As the field of contenders vying for the 2020 Democratic presidential nomination quickly takes shape, top party officials gathering in Washington this week were expected to make pivotal decisions on debates, the role of superdelegates in the presidential nominating process and a presidential convention site.
In the first major announcement out of the meeting, the DNC announced Thursday the thresholds it will use to set its first two debates in June and July.
Candidates must receive at least 1 percent support in three "reputable" national or early-state polls conducted between Jan. 1 and two weeks prior to the given debate. Candidates must also receive donations from at least 65,000 donors across 20 states with a minimum of 200 donors per state.
The debates will be capped at 20 participants and are likely to be divided in two and held on consecutive nights. As previously announced, candidates will "draw lots" to determine on which night they will participate. Should the number that qualifies be larger than 20, ties will be broken by candidates who meet both thresholds, then by polling average and, finally, by unique donors.
The June debate will be broadcast on NBC/MSNBC/Telemundo and the July debate by CNN, both on weekdays and in prime time. Dates, times and exact locations for the debates have not yet been announced.
Those debates will be the first opportunity for candidates to face their opponents in person and hash out any major policy differences between them.
Houston, Miami and Milwaukee are the three finalists for the 2020 Democratic National Convention.
On Wednesday night, the party also announced a historic data sharing agreement between the DNC, state parties and the "progressive ecosystem," to better coordinate the sharing of valuable information on Democratic voters.
The new system, the Democratic Data Exchange (DDEx), will be chaired by Howard Dean, a former DNC head and Vermont governor.
The gathering also comes as the Democratic presidential field is quickly coming into shape, with nearly a dozen candidates -- including five U.S. senators, six women and the nation's first openly gay candidate -- announcing either presidential exploratory committees or official presidential campaigns.

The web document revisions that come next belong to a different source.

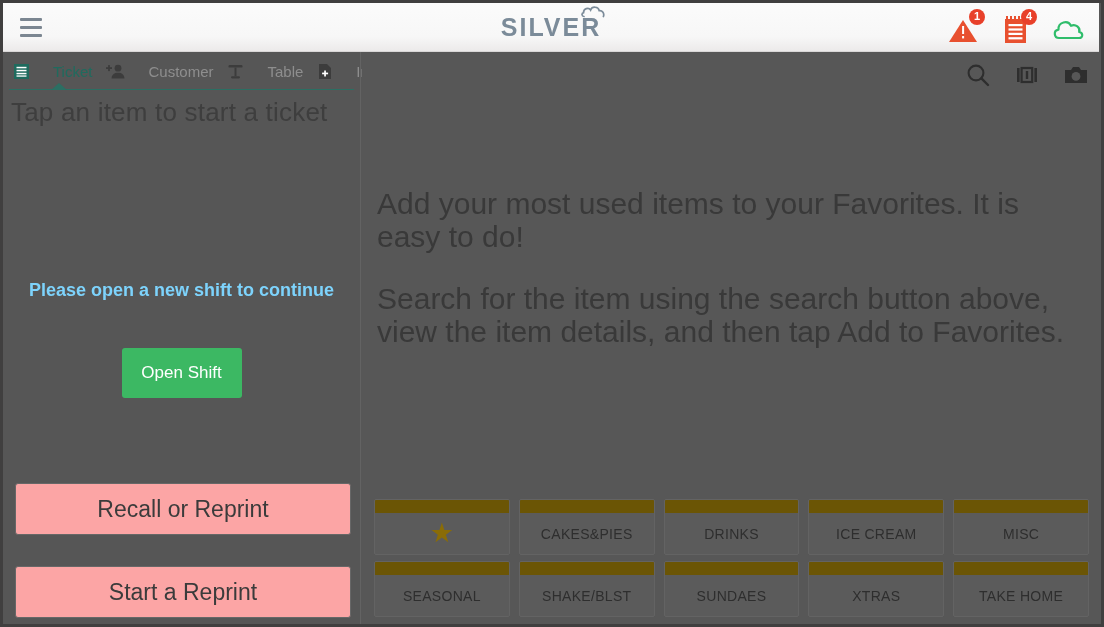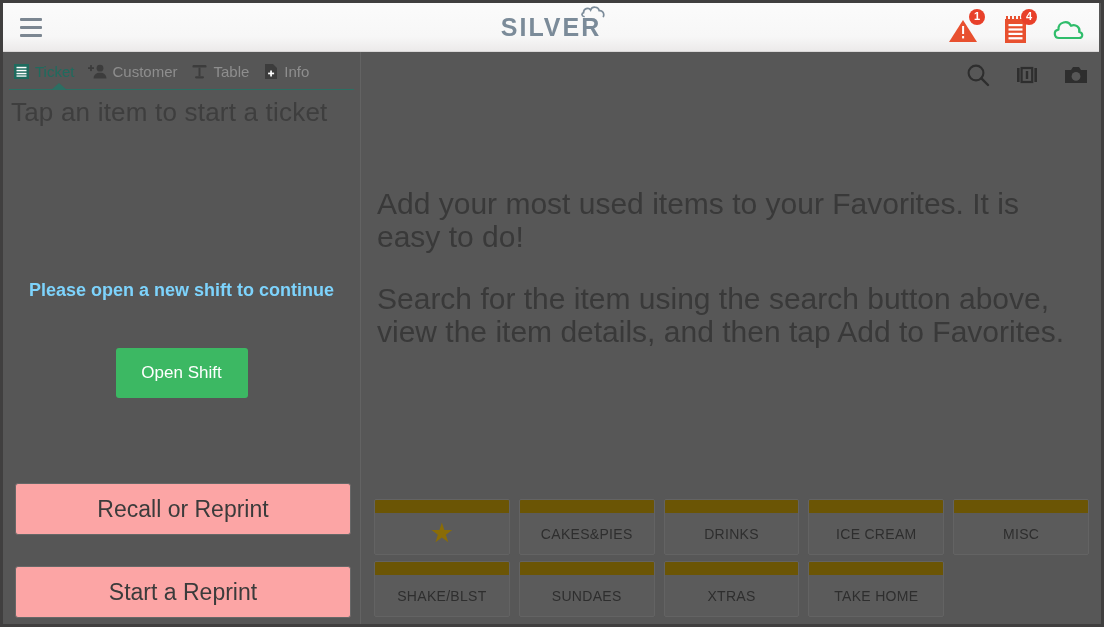--- a/index.html
+++ b/index.html
@@ -88,21 +88,21 @@
     box-sizing: border-box;
   }
   .tabbar {
     position: relative;
     height: 38px;
     display: flex; align-items: center;
     padding: 0 6px;
     box-sizing: border-box;
   }
   .tab {
-    display: flex; align-items: center; gap: 5px;
+    display: flex; align-items: center; gap: 23px;
     padding: 0 10px 0 4px;
     height: 48px;
     cursor: pointer;
     position: relative;
   }
   .tab .tlabel { font-size: 15px; color: #8e8e8e; }
   .tab.active .tlabel { color: #1f6b5e; }
   .tab-underline {
     position: absolute; left: 6px; right: 6px; bottom: 0;
     height: 1px; background: #2b6f63;
@@ -121,21 +121,21 @@
     letter-spacing: 0.2px;
   }
   .shift-msg {
     position: absolute; left: 0; right: 0; top: 228px;
     text-align: center;
     font-size: 18px; font-weight: bold; color: #7dd3fc;
   }
   .open-shift-btn {
     position: absolute; left: 50%; top: 296px;
     transform: translateX(-50%);
-    width: 132px; height: 50px;
+    width: 120px; height: 50px;
     background: #3cb863; border: none; border-radius: 3px;
     color: #ffffff; font-size: 17px;
     font-family: "Liberation Sans", sans-serif;
     cursor: pointer;
   }
   .ghost-btn {
     position: absolute; left: 12px;
     width: 336px; height: 52px;
     background: #fca5a5;
     border: 1px solid #676767; border-radius: 3px;
@@ -385,20 +385,24 @@
           <div class="cat-tile">
             <div class="cat-stripe"></div>
             <div class="cat-body">ICE CREAM</div>
           </div>
 
           <div class="cat-tile">
             <div class="cat-stripe"></div>
             <div class="cat-body">MISC</div>
           </div>
 
+          <div class="cat-tile">
+            <div class="cat-stripe"></div>
+            <div class="cat-body">SEASONAL</div>
+          </div>
 
           <div class="cat-tile">
             <div class="cat-stripe"></div>
             <div class="cat-body">SHAKE/BLST</div>
           </div>
 
           <div class="cat-tile">
             <div class="cat-stripe"></div>
             <div class="cat-body">SUNDAES</div>
           </div>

Party officials from states voting early in the primary process, like Nevada, said the growing and diverse presidential field will only serve to boost turnout and energize Democratic voters eager for a shot to deny Trump a second term in the White House.
"The diverse field is something that will get the Democratic base in Nevada really excited, and I think drum up more participation in our caucus process," Molly Forgey, the communications director for the Nevada Democratic Party, told reporters Thursday.
As the Democratic Party's presidential field takes shape, so too has the primary calendar that will have major impacts on how candidates strategically plan their travel as they try to make inroads as early in the process as possible.
Late last year, the state of California moved up its primary date to March 3, a significant shift that may give candidates, like Sen. Kamala Harris, incentive to invest more in her state.
Early voting in California will also begin 30 days before primary day, meaning voters in the state can cast their ballots on the same day as the Feb. 3 Iowa caucuses.
The move rankled some in the party, but another top official in Nevada, whose 2020 presidential caucuses are set to take place on Feb. 22, said they have no concern about the move threatening their status as an early bellwether in the Democratic primary process.
Other topics of discussion at the DNC gathering include how states will continue to incorporate new rules about the transparency and accessibility of the primary process and clarifying the role of superdelegates in the nominating process.
Earlier this week the state of Iowa announced a proposal to hold "virtual caucuses," for Democratic voters unable to participate in the -- at times -- complicated and cumbersome process in person.
Officials from Nevada said they are considering their options on how to make the process more accessible, but did not say whether online or virtual voting was under consideration.